* _YOUR ASSIGNMENT_:
Reproduce each of the lines below word for word and in the same order. Omit the pictures from your output.

[Items stored from a collection]

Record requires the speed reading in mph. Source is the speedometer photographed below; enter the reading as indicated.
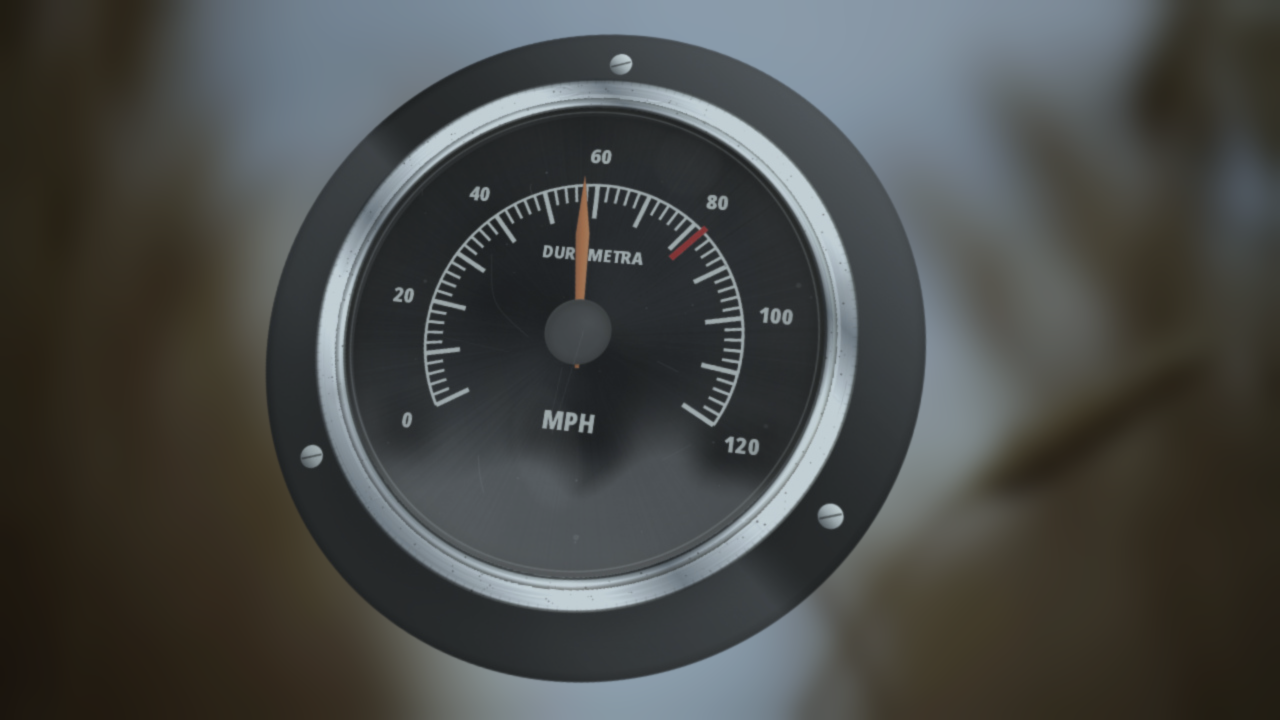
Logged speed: 58 mph
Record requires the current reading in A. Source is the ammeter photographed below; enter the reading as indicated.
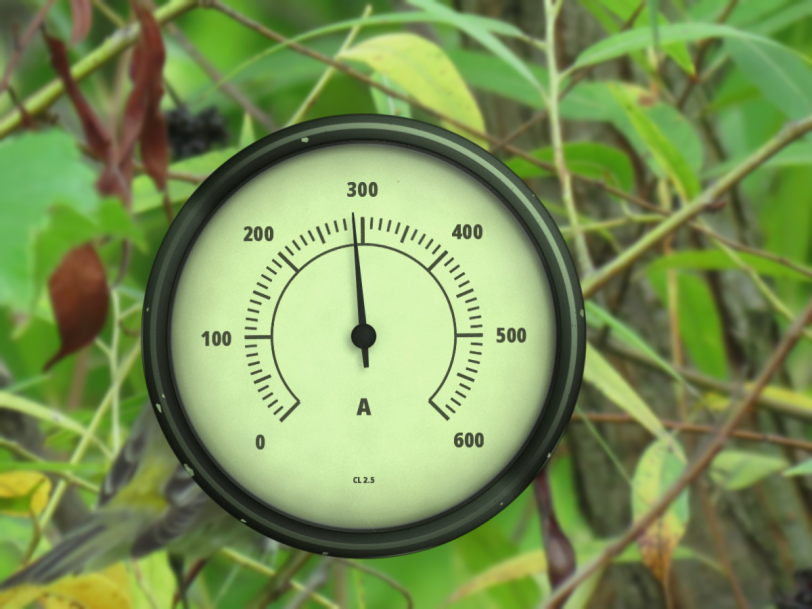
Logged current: 290 A
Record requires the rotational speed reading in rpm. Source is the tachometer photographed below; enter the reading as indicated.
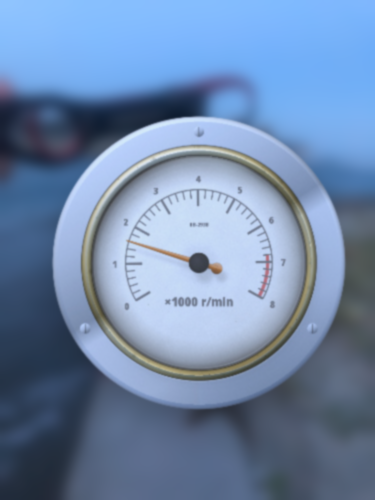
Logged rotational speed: 1600 rpm
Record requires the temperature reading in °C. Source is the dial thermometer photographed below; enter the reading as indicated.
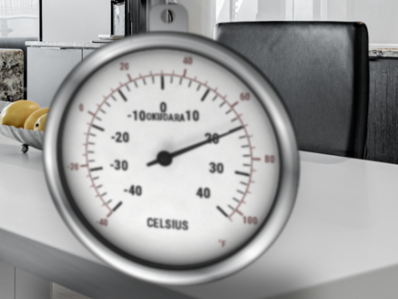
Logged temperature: 20 °C
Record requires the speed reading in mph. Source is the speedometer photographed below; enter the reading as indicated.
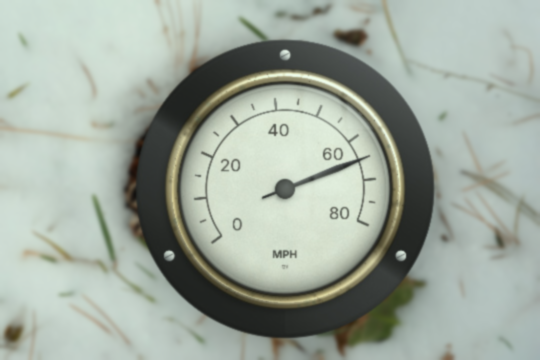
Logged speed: 65 mph
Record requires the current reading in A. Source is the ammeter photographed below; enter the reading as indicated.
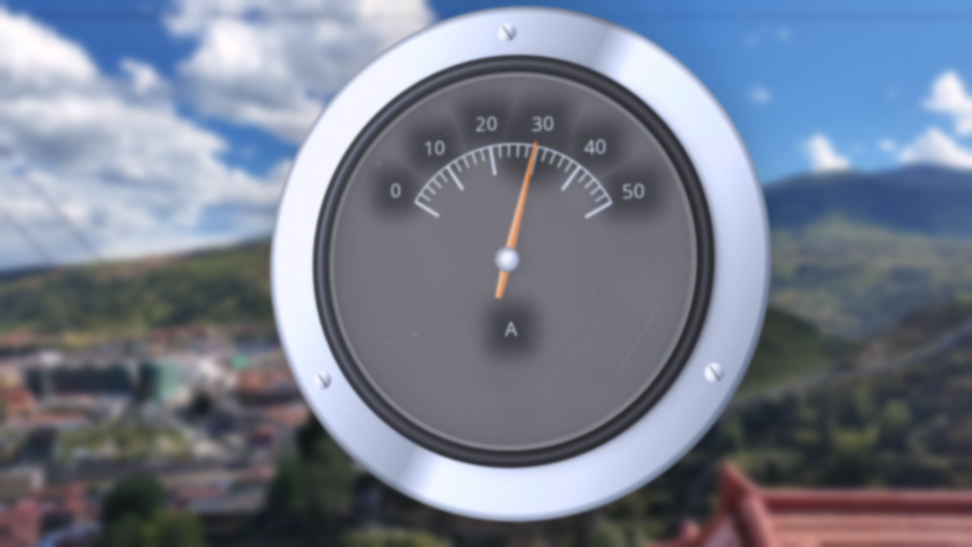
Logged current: 30 A
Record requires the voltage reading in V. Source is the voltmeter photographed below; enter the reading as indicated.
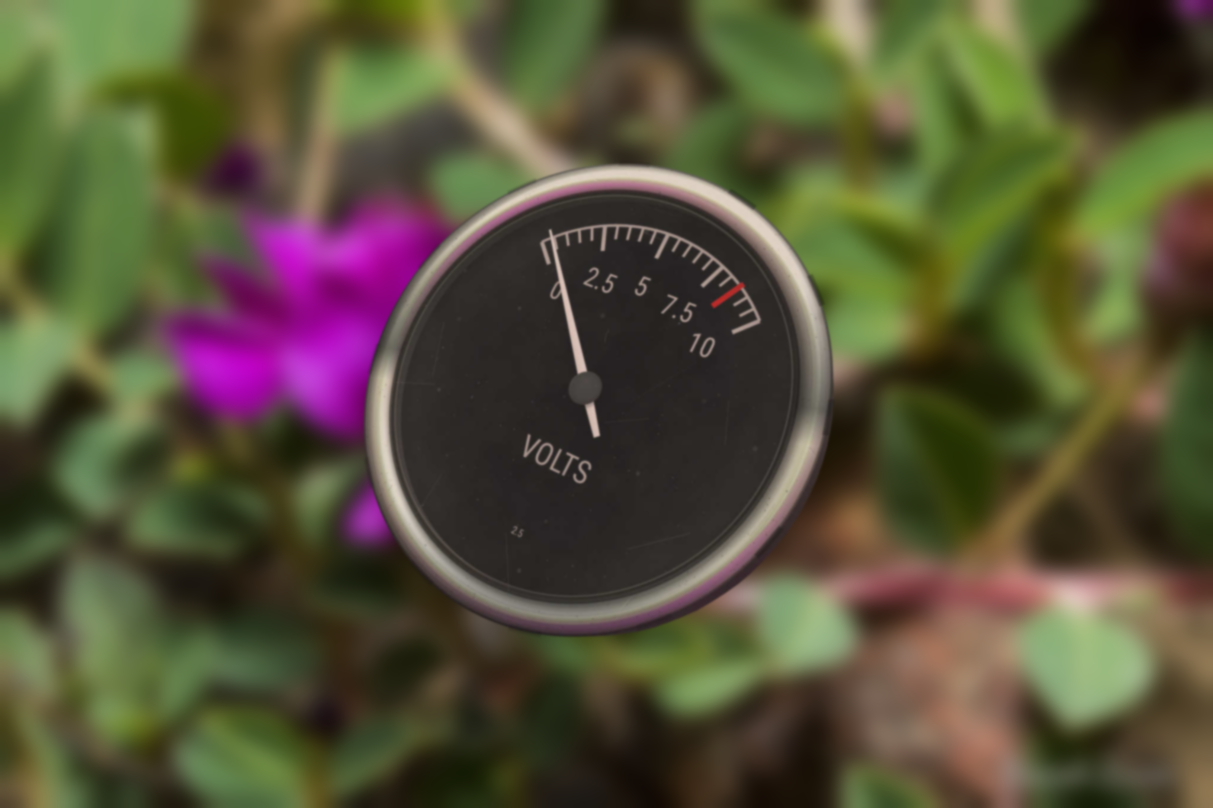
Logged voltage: 0.5 V
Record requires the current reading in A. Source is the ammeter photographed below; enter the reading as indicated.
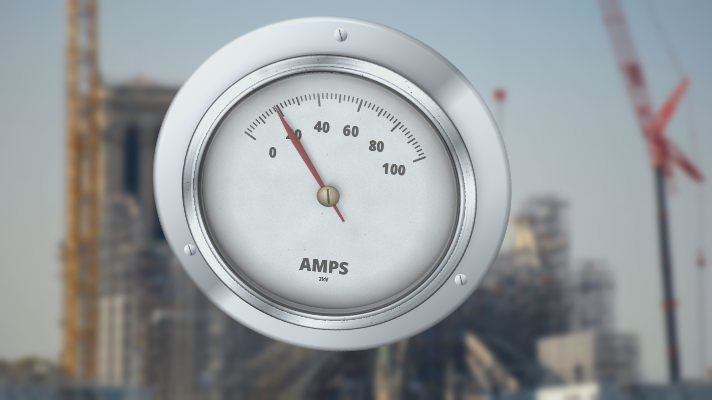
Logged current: 20 A
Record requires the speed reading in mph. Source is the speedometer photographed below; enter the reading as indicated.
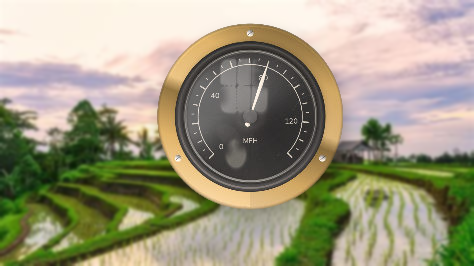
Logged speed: 80 mph
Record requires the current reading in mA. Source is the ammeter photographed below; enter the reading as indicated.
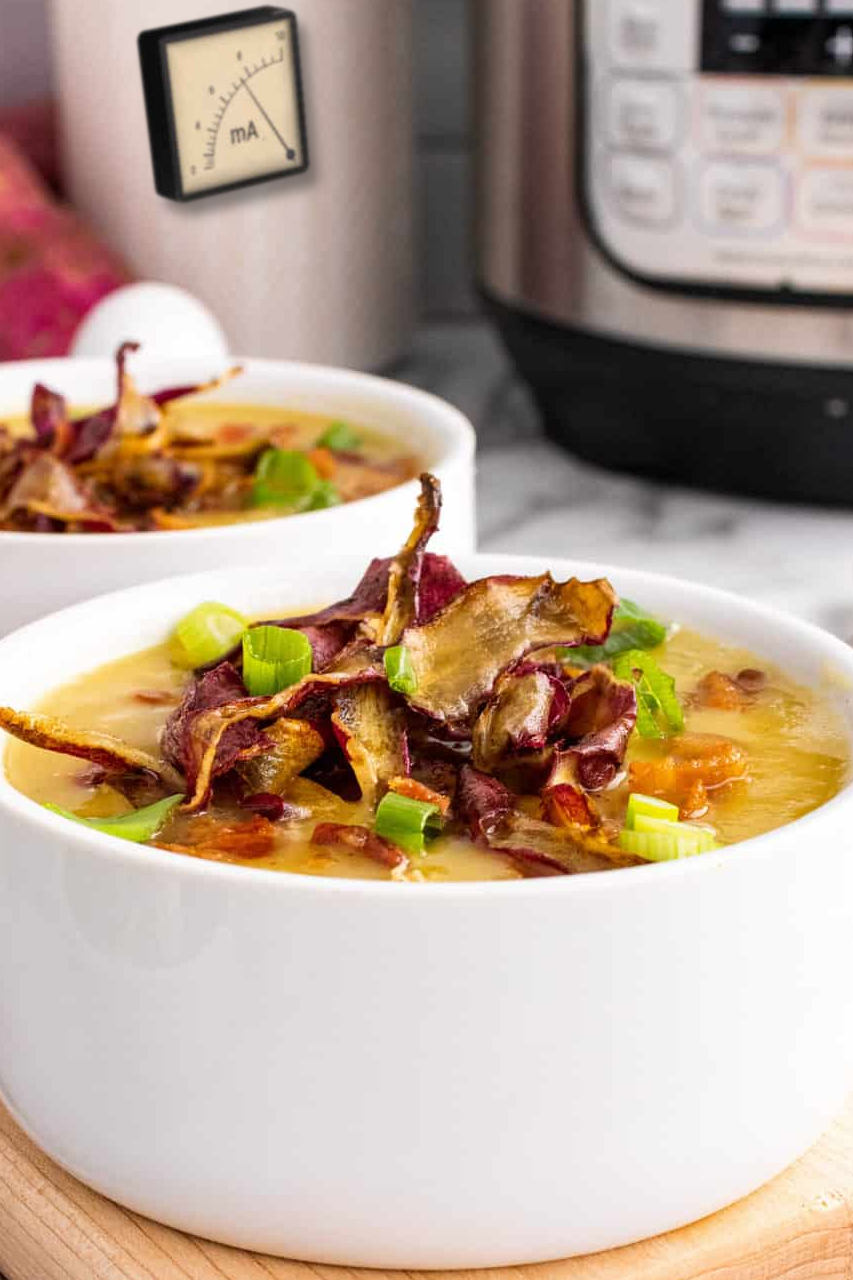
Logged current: 7.5 mA
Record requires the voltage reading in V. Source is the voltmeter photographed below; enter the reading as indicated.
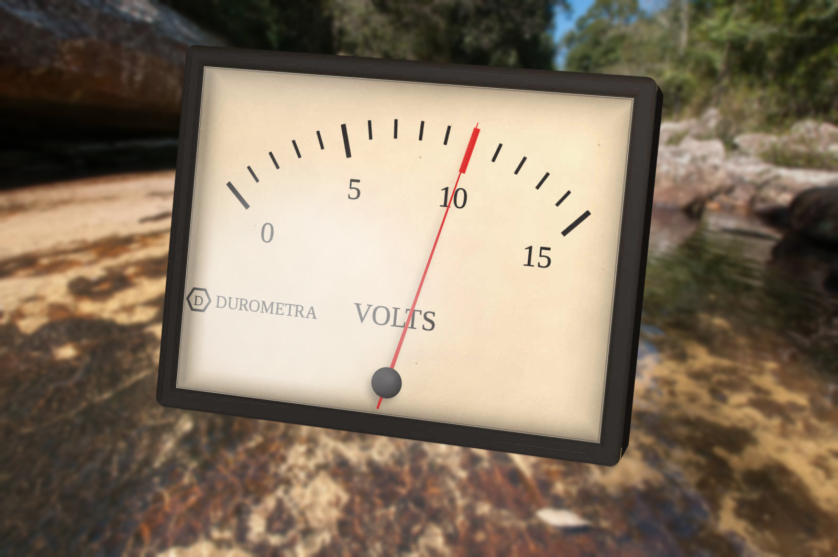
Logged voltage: 10 V
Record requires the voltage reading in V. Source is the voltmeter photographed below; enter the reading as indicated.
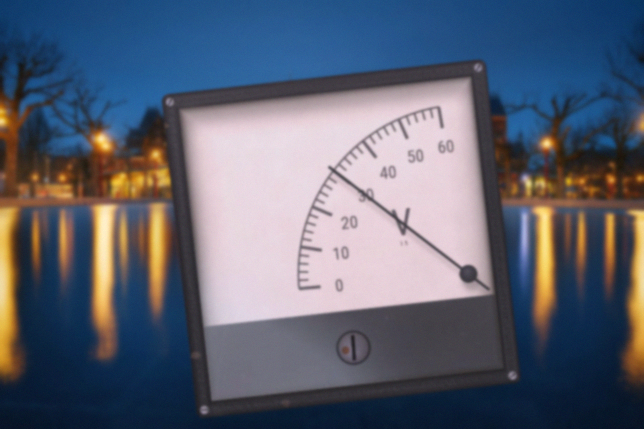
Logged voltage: 30 V
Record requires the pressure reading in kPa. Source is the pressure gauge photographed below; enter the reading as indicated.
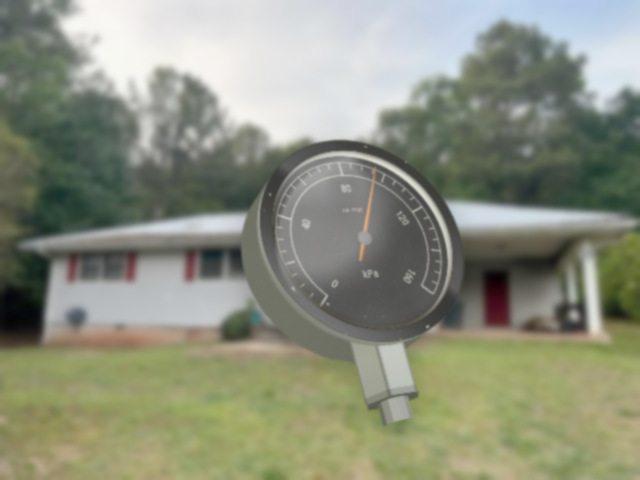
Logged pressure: 95 kPa
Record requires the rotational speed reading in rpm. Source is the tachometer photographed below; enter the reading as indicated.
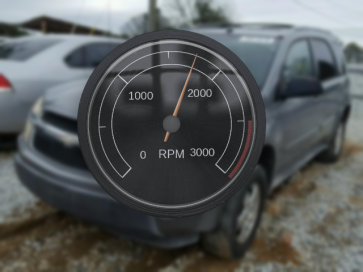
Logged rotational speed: 1750 rpm
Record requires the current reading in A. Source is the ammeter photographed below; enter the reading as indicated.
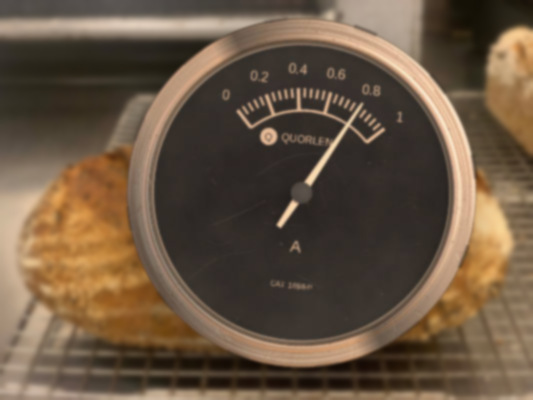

* _FINAL ANSWER_:
Record requires the speed reading in mph. Source is the speedometer photographed below; enter the reading as indicated.
Logged speed: 58 mph
Record requires the current reading in A. Source is the ammeter photographed below; enter the reading as indicated.
Logged current: 290 A
Record requires the rotational speed reading in rpm. Source is the tachometer photographed below; enter the reading as indicated.
Logged rotational speed: 1600 rpm
Record requires the temperature reading in °C. Source is the dial thermometer photographed below; enter the reading as indicated.
Logged temperature: 20 °C
Record requires the speed reading in mph. Source is the speedometer photographed below; enter the reading as indicated.
Logged speed: 65 mph
Record requires the current reading in A. Source is the ammeter photographed below; enter the reading as indicated.
Logged current: 30 A
Record requires the voltage reading in V. Source is the voltmeter photographed below; enter the reading as indicated.
Logged voltage: 0.5 V
Record requires the current reading in A. Source is the ammeter photographed below; enter the reading as indicated.
Logged current: 20 A
Record requires the speed reading in mph. Source is the speedometer photographed below; enter the reading as indicated.
Logged speed: 80 mph
Record requires the current reading in mA. Source is the ammeter photographed below; enter the reading as indicated.
Logged current: 7.5 mA
Record requires the voltage reading in V. Source is the voltmeter photographed below; enter the reading as indicated.
Logged voltage: 10 V
Record requires the voltage reading in V. Source is the voltmeter photographed below; enter the reading as indicated.
Logged voltage: 30 V
Record requires the pressure reading in kPa. Source is the pressure gauge photographed below; enter the reading as indicated.
Logged pressure: 95 kPa
Record requires the rotational speed reading in rpm. Source is the tachometer photographed below; enter the reading as indicated.
Logged rotational speed: 1750 rpm
Record requires the current reading in A. Source is the ammeter photographed below; enter the reading as indicated.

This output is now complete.